## About this task
Quote the listing from the line with "To the nearest" up to and including the line with "Rank the series", leaving out the pictures.

## Excerpted records
################

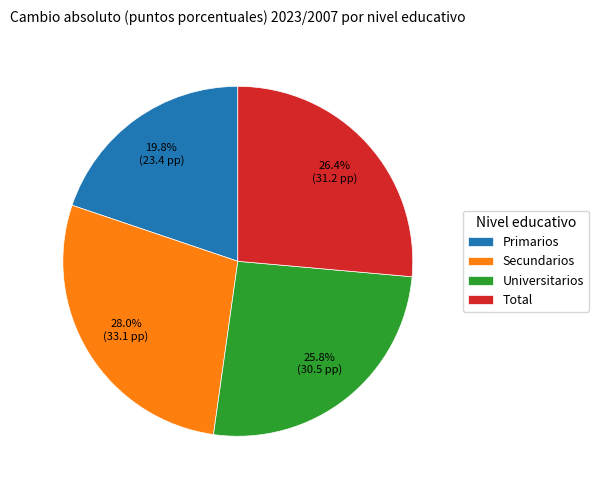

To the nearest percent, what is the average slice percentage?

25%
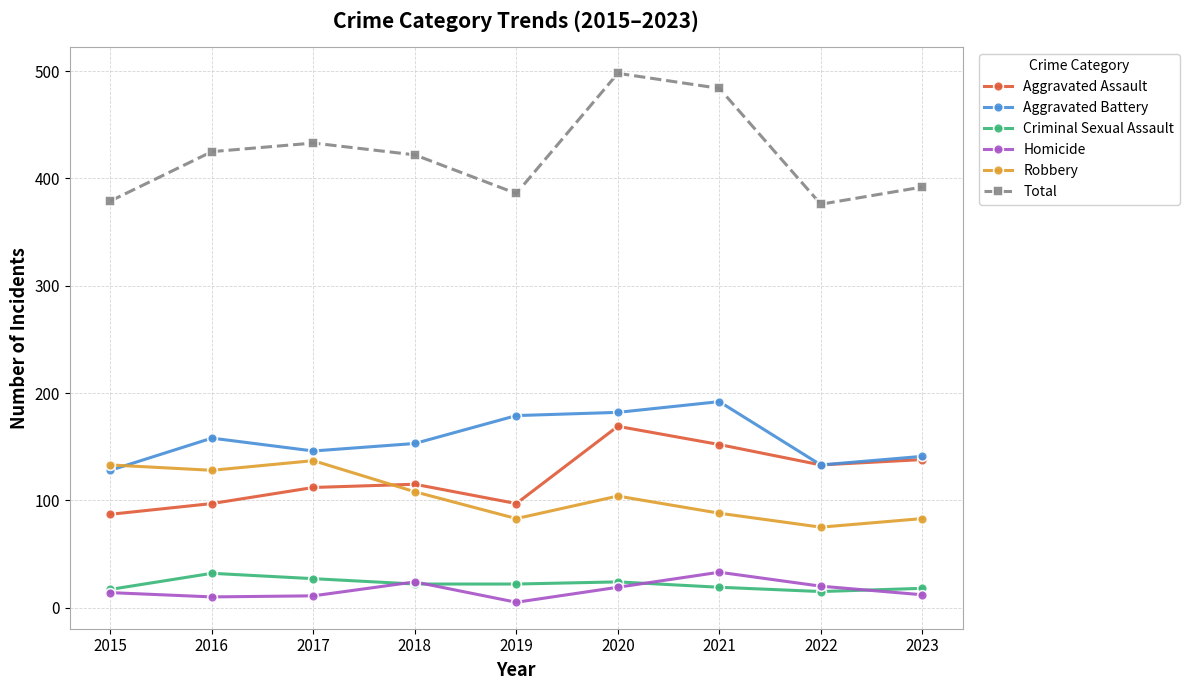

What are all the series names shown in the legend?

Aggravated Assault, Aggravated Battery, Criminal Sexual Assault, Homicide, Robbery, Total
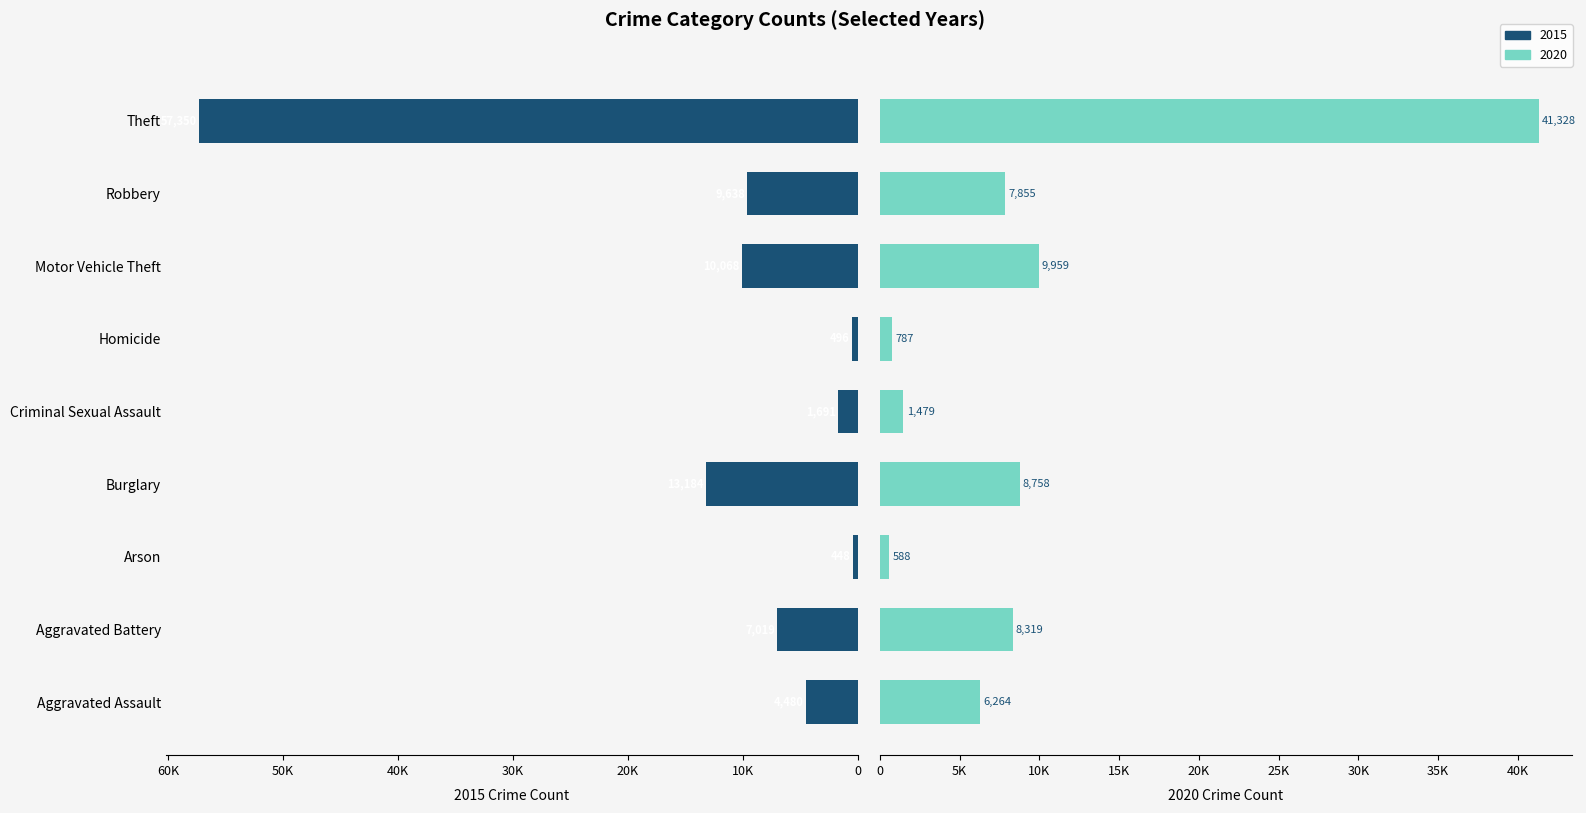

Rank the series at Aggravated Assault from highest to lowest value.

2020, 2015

################

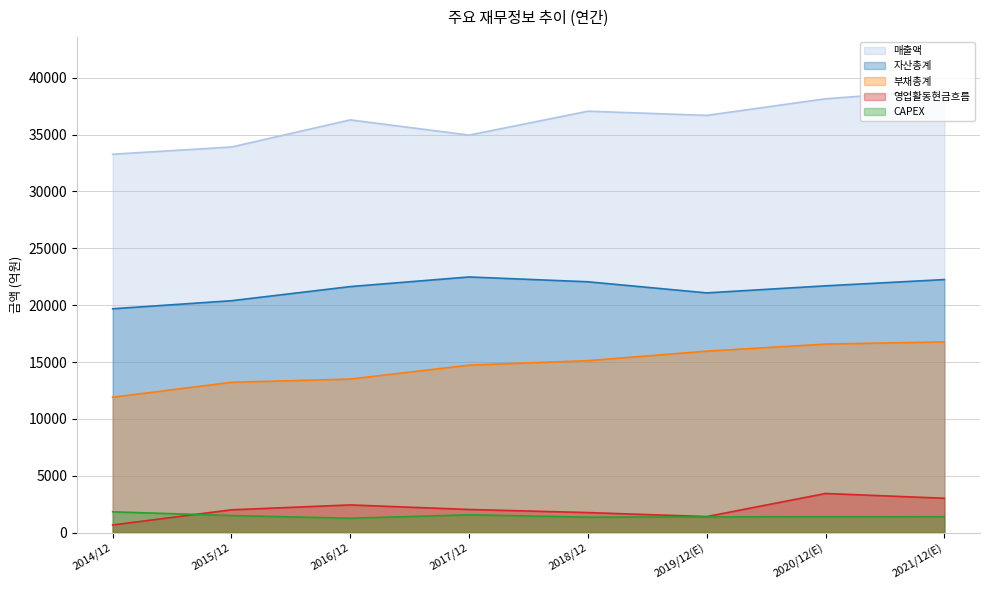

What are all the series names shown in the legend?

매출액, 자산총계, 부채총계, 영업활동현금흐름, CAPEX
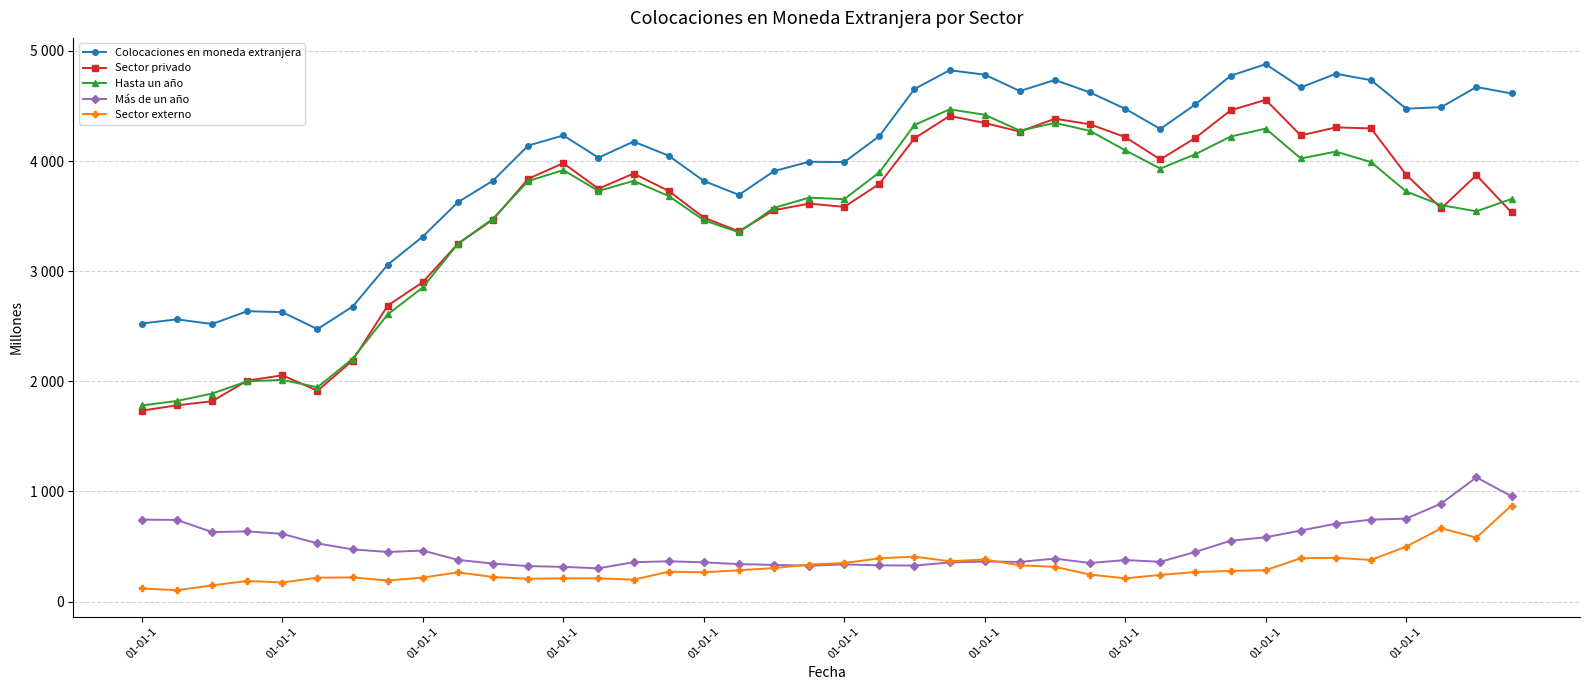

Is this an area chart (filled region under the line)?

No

################

## The answer
To the nearest percent, what is the average slice percentage?

25%

What are all the series names shown in the legend?

Aggravated Assault, Aggravated Battery, Criminal Sexual Assault, Homicide, Robbery, Total

Rank the series at Aggravated Assault from highest to lowest value.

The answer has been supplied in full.